[Records supplied]
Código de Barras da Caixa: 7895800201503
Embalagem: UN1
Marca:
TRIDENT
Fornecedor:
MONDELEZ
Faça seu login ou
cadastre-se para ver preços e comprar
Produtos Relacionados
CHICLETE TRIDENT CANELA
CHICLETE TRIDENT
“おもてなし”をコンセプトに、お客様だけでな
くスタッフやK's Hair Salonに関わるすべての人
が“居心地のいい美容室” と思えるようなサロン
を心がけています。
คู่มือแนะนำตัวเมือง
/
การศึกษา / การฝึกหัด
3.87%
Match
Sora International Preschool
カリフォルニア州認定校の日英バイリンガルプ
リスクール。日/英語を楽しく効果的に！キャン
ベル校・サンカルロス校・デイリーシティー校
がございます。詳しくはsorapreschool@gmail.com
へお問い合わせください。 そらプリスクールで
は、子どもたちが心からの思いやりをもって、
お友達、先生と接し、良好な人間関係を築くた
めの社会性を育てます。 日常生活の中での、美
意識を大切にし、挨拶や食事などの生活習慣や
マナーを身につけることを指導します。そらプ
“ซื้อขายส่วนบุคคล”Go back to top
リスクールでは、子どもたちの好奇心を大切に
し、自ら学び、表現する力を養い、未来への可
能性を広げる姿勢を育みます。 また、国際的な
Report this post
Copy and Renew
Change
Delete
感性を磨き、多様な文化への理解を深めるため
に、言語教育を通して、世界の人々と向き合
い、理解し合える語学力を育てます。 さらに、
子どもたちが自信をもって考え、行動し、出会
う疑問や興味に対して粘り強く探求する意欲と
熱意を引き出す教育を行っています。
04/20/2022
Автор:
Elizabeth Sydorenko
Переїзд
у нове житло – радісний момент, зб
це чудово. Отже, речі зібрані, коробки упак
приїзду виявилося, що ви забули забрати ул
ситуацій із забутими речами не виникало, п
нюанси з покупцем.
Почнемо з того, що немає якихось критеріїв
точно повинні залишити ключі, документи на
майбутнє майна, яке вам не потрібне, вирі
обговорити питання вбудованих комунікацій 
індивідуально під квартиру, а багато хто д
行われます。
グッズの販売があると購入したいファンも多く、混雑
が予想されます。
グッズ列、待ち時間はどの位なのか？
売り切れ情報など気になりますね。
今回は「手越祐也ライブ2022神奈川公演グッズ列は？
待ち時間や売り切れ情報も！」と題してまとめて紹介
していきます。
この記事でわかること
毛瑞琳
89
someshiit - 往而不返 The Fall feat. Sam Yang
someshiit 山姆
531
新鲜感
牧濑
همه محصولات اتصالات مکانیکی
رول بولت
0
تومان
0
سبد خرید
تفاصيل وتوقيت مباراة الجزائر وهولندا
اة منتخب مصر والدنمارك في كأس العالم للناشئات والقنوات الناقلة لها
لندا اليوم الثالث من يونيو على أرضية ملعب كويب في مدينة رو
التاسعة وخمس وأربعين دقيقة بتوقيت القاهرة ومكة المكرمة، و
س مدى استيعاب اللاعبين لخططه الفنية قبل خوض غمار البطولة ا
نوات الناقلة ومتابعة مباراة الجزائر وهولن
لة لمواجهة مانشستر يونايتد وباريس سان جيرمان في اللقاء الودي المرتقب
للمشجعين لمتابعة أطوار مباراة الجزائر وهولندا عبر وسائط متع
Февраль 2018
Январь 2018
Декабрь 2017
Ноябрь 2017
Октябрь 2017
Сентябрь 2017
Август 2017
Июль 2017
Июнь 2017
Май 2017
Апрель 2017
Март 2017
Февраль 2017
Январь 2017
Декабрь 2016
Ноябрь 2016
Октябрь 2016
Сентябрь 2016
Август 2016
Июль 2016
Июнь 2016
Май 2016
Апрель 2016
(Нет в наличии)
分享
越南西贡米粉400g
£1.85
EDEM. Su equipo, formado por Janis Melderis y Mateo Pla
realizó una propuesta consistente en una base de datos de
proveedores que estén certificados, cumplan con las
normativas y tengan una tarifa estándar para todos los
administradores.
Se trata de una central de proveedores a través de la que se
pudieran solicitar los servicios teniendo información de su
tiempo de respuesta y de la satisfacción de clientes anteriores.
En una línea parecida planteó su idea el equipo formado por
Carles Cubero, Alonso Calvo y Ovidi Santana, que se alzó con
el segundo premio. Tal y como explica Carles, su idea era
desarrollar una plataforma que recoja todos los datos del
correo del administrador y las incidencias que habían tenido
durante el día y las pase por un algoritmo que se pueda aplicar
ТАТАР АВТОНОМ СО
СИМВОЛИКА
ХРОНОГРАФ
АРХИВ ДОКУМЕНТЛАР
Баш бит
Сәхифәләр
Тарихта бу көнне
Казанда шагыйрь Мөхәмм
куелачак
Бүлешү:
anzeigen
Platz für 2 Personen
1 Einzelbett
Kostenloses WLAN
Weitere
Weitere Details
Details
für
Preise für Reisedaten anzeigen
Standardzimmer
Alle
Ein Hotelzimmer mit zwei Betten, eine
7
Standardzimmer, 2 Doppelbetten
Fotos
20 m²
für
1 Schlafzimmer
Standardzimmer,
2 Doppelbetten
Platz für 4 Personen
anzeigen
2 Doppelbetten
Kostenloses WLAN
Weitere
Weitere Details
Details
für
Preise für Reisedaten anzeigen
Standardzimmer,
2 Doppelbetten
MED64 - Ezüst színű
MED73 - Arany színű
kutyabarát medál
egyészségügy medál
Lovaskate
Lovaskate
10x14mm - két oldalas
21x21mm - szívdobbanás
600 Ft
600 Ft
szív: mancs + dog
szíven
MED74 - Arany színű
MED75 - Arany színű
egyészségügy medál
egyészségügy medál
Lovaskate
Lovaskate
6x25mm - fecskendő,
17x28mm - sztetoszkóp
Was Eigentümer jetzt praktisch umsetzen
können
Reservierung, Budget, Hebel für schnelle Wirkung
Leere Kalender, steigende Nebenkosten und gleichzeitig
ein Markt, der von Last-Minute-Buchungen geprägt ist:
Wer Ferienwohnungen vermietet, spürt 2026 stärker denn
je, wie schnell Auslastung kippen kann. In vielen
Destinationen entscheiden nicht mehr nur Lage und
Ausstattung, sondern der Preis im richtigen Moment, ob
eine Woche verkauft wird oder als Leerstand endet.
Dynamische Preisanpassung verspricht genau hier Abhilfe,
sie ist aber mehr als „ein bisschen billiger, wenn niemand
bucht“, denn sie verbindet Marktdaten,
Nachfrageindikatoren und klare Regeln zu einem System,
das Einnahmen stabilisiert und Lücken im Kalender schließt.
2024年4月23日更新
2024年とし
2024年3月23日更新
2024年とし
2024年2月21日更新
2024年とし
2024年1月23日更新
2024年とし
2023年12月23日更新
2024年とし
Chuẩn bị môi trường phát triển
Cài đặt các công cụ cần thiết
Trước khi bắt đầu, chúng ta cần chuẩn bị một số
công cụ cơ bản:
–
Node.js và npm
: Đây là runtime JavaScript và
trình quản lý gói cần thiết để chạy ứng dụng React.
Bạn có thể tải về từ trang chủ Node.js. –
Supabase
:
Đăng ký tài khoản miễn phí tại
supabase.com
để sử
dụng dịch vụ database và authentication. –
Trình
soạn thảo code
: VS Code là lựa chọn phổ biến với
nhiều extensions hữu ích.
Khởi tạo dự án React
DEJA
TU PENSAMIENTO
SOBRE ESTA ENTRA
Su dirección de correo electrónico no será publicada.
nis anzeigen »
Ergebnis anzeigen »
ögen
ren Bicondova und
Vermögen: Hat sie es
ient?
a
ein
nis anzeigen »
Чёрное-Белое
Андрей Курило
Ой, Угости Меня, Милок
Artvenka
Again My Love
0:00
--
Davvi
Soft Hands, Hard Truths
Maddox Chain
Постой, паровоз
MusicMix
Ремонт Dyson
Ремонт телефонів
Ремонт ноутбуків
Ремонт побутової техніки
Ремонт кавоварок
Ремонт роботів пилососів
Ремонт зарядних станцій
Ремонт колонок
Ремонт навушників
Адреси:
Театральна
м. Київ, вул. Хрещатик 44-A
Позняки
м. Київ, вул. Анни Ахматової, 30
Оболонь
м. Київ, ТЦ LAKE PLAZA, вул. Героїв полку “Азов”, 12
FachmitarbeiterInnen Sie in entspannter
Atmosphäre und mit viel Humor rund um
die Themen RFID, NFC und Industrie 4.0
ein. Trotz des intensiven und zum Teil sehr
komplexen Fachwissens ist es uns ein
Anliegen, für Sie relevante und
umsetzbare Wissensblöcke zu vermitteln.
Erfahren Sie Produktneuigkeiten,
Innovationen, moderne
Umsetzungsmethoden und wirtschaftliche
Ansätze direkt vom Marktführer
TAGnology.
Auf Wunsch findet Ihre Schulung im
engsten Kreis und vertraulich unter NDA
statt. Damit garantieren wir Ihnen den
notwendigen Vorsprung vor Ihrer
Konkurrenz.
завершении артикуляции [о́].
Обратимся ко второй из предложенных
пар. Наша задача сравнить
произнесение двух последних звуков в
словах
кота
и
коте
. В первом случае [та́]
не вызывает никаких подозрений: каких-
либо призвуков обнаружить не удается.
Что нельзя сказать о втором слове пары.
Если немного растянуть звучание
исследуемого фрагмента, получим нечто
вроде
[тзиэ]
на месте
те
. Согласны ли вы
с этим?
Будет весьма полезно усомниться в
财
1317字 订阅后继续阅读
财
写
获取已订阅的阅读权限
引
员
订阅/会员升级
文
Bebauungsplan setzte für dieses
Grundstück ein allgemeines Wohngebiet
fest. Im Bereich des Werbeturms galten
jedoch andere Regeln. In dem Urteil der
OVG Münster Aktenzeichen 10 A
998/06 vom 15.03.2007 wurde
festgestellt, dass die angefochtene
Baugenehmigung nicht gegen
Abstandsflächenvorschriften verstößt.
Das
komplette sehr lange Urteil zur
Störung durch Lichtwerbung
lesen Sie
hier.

[Prompt] Reproduce the listing above verbatim from its first line through the line containing "リスクール。日/英語を楽しく効果的に！キャン", including both of those lines.

[Solution for this exercise]
Código de Barras da Caixa: 7895800201503
Embalagem: UN1
Marca:
TRIDENT
Fornecedor:
MONDELEZ
Faça seu login ou
cadastre-se para ver preços e comprar
Produtos Relacionados
CHICLETE TRIDENT CANELA
CHICLETE TRIDENT
“おもてなし”をコンセプトに、お客様だけでな
くスタッフやK's Hair Salonに関わるすべての人
が“居心地のいい美容室” と思えるようなサロン
を心がけています。
คู่มือแนะนำตัวเมือง
/
การศึกษา / การฝึกหัด
3.87%
Match
Sora International Preschool
カリフォルニア州認定校の日英バイリンガルプ
リスクール。日/英語を楽しく効果的に！キャン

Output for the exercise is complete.